Пелагея погладила доски у гроба:
– И верно, что вымыл: ни задоринки руки не слышат!
Сказала Пелагея спасибо и гроб, как пёрушко, взвалила на плечи.
После Трифон крышку принес и поставил ее к двери у входа...
* * *
Пелагея весь день хлопотала, не пила , не ела и в тот день не топила печь: боялась, как бы дедка Аким до утра из гроба не вытек!
В полдни опять смоталась к отцу Никанору: лишний раз попросить никогда не мешает. Долго Пелагея просила прийти завтра и справить свекра пораньше.
– Псаломной молитвы не будет? – спросил отец Никанор.
– Да нет уж, батюшка: сама почитаю!
– Как знаешь..
– Не на что, батюшка...
– Тебя учить только портить, – шутливо сказал отец Никанор.
Пелагея вернулась домой и тут же достала с полки псалтырь, стерла с него передником пыль и встала к свекру в угол, к окну: побежал псалом за псалмом, и в избу надвинулись тени.
БЕС-ОЧАЖНИК
... К вечеру, когда пригнали коров и в окна просунулись красные пики, расколовшись на мелкие красные брызги о гроб с дедом Акимом, Игнатка подпасок пришел домовать...
У нас пастухи в Чертухине ходят па ряду. Корова – считается ножка, летник подтелок -полножки, а четыре барана – черёд, идут за корову. Значит так: сколько пойдет копыт у тебя на выгон в Егорье, столько и чередов пастух будет жить и харчиться...
Пелагея совсем про черед забыла в хлопотне, а Игнатка пришел чуть ли не на две недели.
– Здорово, хозяйка,– крикнул ей громко Игнатка из двери.
Пелагею холодной водой так и обдало, потом бросило в жар, псалтырь в расплохе она Акиму положила на нос и к печке позвала Игнатку...
– Не обессудь, я сегодня и печь не топила.– шепчет ему Пелагея, усадивши его за залавок.
– Мы понимаем,– тоже чуть слышно Игнатка хрипит, вспомнив, что громко нельзя говорить, когда к избе есть покойник.

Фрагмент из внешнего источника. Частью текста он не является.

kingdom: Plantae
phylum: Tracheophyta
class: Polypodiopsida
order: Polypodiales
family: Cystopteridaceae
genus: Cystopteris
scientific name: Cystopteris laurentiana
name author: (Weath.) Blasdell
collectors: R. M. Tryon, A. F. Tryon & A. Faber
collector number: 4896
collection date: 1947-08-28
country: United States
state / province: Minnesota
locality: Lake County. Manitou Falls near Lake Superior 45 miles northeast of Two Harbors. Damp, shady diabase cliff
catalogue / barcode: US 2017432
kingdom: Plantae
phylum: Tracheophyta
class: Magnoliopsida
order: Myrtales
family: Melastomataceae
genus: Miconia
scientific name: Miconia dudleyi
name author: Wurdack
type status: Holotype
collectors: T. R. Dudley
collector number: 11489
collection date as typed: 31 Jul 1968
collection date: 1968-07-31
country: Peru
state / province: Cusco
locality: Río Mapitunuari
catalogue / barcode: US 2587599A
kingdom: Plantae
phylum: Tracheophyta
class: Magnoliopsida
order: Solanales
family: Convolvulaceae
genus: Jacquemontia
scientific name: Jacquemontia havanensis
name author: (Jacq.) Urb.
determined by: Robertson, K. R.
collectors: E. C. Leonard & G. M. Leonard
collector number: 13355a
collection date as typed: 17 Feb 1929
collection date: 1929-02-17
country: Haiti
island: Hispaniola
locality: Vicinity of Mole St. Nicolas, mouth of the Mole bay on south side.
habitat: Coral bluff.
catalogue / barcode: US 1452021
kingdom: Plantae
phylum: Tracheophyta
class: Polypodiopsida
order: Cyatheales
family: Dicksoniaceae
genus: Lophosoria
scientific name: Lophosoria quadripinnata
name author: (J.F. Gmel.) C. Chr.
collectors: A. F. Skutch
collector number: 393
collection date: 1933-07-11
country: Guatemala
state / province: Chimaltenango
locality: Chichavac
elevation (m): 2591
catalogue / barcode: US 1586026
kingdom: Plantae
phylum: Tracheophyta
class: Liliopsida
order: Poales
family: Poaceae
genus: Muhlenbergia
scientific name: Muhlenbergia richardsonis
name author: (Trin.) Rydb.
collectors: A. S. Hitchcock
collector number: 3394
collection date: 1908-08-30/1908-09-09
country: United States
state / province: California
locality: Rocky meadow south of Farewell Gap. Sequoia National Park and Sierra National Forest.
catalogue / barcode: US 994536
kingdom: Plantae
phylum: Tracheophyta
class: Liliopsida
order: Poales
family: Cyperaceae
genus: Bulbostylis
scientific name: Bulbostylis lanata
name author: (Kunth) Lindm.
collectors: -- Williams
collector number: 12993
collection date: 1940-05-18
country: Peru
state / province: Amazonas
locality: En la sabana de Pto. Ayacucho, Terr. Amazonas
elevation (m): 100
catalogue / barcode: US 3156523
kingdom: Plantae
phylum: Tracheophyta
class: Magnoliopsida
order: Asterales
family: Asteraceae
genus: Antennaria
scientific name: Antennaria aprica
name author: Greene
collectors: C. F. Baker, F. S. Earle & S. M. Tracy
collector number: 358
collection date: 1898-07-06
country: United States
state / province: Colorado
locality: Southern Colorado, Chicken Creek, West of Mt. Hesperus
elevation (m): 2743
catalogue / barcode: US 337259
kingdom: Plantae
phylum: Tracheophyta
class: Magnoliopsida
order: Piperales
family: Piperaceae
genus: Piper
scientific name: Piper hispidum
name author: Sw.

Дала Пелагея ему ломотуху черного хлеба, кринку с толстым верхом поставила, чашку и ложку с полки достала, а сама, не взглянув на Игнатку, строгая, бледная, опять встала к свекру в угол и долго глазами искала псалтырь.
Читает Пелагея псалмы, еле шевелит губами, а в ушах так и хрюпают корки на белых зубах у Игнатки. Долго чавкал подпасок за печкой. Пастухи, убегавшись за день со стадом, любят за столом посидеть... И сыт уж как будто, а рот, как за ложку заденет, так разве отцепит один только сон. Игнатка уронил голову на залавок, посыпались пастушьи кудри, как ветки с подрубленной ивы, и рука с ложкой повисла с залавка.
Пелагея услышала храп, обернулась, и сделалось весело ей и смешно. Подошла она с псалты-рем и долго гладила нежные, мягкие кудри Игнатки.
– Ишь, притомился, никак не добудишь! Игнатк, а Игнатка...
Игнатка чуть голову поднял, посмотрел на нее полуглазом, а потом опять опустил и опять захрапел. Только крепче ложку зажал и во сне, видно, все еще пил молоко и доедал ломотуху.
– Игнатка, да што ты в самом-деле, иди-ка ложись на постель...
Пелагея толкает его псалтырем и нос чуть в пальцах зажала.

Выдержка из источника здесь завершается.